I wrote the other day about accumulating and prepping all of my ingredients for making a batch of raw dog food. Sean and I decided that if we were going to make a batch, we might as well make a big batch — and that’s what we ended up doing. Here’s a photo series of the steps involved in making a batch of raw dog food.
If anyone wants more detailed instructions, visit this page. Bear in mind, though, that what works for my dog might now work for yours.
The first step I usually do is to grind all my vegetables. I buy vegetables here and there, as they’re on sale or available, and then I grind them and freeze them into plastic containers — one for greens, one for carrots, another for fruit (my guys love bananas, melon, apples and pear). Then I partially nuke sweet potatoes and squash, and rice them using a ricer before freezing them into batches. The day before I’m going to make my dog food, I get them out and thaw them.
I’ve been getting a really good deal on whole, frozen salmon lately, so I bough ten of them and tucked them into the freezer. I poach them, mix them up with canned Jack mackeral, and put the whole lot through the grinder, bones and all.
The veggies and fish get mixed up with my yogurt, eggs, nutritional yeast, molasses, apple cider vinegar, pressed garlic cloves, hemp hearts and flax seed (I got a good deal on some at the co op, and decided to add some to this batch of food). I mix it all up in a giant corn pot (or lobster pot, or stock pot) that I got at a yard sale. I buy these giant pots any time I see them at a garage sale or second hand store – they’re perfect for mixing up dog food.

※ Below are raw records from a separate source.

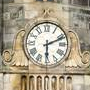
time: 6:11
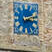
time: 3:12
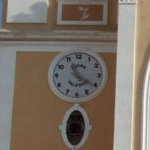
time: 11:20
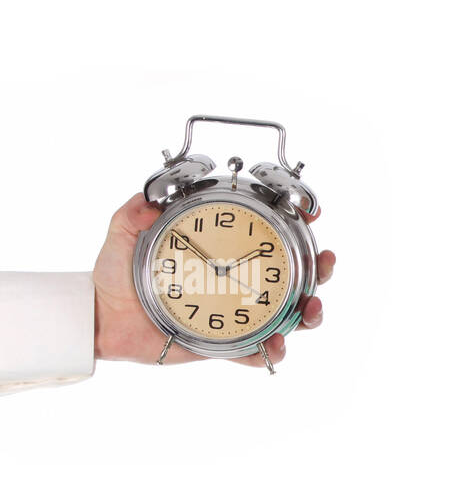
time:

Sean grinds the turkey necks, hearts and livers for me — another reason why a tall guy is always useful to have around the house. We use a basic grinder from Northern Tools, and it’s lasted me a year and change so far, with two blade changes. I don’t expect it to last forever, with the amount of work we ask it to do, but I’m OK with that. If it wears out, I’ll probably buy the next model up. We buy our beef already ground, so it just gets mixed into with the turkey.
Did I mention we decided to make a big batch of food? So big, that I had a panic attack about where we were going to mix it all. Usually, we have a three quarter pot of meats, and a quarter pot of mixed gunk (that’s our ‘technical term’ for it). I then mix it all together in a third big pot, but this time, there was no way that would work — we had two full pots of turkey and ground meat, and a full pot of mixed gunk.

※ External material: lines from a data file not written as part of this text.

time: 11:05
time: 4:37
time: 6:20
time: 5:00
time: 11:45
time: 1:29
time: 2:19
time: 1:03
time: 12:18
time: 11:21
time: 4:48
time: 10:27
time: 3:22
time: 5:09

So, we improvised, and used this big wheeled bin. Here it is, about half way full, with Tessa watching the proceedings with interest.
Hey, are you wondering ‘how on earth do you mix up this much dog food?’. Easy – you stick your arms in. Up to the elbows. Pretend you’re one of those big food processor dough hooks, and blend, blend, blend. Then, look down, see that you’re covered in bits of raw meat gore all the way up to your armpits, shriek, and jump into the shower fully clothed.
Here’s the finished product, with flecks of heart, liver, bone and greens. Mmm! Getting hungry yet?
We measure out the food into large sized, zip lock freezer bags – to be more exact, slide lock bags, which are easier to close. We buy them at the dollar store, because the same bags otherwise would be $5 per box.
We put five cups into each bag, and by the time we were done, we’d covered the island twice, for a total of sixty bags. That is a lot of dog food.
We used to just stack the bagged food in the freezer, but found that the occasional leaking bag could make quite a mess. Now, we put the bags into plastic storage bins, which we then stack in the freezer. It’s easier to lift them out, and I can still stack things on top of them (in whatever room is leftover for people food, which sure isn’t much). We ended up with five of these totes.
Finished! And a long day’s work it was, too. For those curious about these things, we ended up with sixty bags of five cups each raw, or 300 cups of food. Ignoring our time and work, the total cost was just under $95. Not bad, really.
Here’s Tula, enjoying a bowl of the finished product. I, on the other hand, enjoyed a well earned nap.
Addendum: Oh, and can I just say how stupid I feel for having defended the right of Bernann McKinney to love her cloned Pit Bull, only to learn she’s actually an on the lam, sexual predator whack job? Nice one, universe. Thanks for the metaphysical slap upside o’ the head.